--- Information given ---
********
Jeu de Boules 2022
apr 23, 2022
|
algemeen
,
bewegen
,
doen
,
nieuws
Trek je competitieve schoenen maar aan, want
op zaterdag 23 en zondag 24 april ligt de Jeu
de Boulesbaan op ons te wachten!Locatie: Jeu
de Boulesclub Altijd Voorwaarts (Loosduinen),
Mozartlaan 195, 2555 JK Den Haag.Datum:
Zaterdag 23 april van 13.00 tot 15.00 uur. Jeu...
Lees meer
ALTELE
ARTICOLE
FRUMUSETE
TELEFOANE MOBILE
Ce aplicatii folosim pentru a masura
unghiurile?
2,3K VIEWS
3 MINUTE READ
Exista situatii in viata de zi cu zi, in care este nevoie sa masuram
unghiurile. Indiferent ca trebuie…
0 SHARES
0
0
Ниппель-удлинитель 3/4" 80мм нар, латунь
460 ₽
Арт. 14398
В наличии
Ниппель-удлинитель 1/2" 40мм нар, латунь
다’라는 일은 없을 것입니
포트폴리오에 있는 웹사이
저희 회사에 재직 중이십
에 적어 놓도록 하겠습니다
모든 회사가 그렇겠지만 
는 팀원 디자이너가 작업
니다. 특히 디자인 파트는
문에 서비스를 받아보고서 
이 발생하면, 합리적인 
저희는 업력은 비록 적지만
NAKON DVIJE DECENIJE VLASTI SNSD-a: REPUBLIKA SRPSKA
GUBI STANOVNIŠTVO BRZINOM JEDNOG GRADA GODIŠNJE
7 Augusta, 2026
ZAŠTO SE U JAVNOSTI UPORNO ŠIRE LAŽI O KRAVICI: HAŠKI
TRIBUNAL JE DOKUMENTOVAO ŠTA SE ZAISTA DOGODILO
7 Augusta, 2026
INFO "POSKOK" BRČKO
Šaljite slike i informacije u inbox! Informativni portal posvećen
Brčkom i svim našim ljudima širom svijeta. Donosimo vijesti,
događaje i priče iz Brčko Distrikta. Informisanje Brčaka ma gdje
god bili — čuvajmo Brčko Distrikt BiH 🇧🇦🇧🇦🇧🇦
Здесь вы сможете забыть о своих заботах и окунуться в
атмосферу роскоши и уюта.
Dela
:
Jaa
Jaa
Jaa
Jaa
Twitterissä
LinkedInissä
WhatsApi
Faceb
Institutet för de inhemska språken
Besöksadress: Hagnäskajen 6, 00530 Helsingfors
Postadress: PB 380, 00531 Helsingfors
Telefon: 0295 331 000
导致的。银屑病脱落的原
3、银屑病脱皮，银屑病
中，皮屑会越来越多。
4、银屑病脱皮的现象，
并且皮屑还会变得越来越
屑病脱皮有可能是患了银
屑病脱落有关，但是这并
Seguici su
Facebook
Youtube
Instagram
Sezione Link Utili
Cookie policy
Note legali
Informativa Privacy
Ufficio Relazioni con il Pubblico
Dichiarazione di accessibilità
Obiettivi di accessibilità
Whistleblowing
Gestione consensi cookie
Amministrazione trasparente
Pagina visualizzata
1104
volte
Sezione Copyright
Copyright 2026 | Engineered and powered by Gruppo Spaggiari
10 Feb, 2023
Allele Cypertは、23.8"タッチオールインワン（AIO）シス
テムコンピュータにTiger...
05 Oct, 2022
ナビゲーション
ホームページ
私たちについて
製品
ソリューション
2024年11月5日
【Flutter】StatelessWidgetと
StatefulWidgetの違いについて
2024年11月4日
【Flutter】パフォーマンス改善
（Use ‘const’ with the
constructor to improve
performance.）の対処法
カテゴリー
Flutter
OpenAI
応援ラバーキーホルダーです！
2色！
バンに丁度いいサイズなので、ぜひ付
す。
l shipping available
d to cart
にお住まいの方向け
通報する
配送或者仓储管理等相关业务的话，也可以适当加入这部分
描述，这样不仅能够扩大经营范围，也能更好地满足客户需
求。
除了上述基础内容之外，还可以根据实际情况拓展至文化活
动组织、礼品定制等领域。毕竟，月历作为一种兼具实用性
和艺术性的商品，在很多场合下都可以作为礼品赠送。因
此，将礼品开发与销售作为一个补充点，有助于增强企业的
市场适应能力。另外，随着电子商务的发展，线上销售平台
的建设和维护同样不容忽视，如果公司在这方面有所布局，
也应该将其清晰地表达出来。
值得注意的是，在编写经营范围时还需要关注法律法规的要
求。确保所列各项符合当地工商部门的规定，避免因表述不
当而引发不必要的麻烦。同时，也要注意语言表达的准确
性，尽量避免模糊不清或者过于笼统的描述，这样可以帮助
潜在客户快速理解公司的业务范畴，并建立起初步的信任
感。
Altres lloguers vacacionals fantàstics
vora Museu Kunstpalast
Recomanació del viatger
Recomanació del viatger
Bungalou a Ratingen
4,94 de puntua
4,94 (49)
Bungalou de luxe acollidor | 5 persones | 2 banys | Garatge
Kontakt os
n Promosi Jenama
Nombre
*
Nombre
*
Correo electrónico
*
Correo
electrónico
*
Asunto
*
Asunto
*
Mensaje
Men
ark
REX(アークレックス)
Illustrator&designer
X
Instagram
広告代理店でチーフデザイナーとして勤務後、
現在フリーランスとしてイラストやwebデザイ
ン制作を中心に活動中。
********
From the entries above, collect every line with the string "accessibilità" in it.

--- The completed task ---
Dichiarazione di accessibilità
Obiettivi di accessibilità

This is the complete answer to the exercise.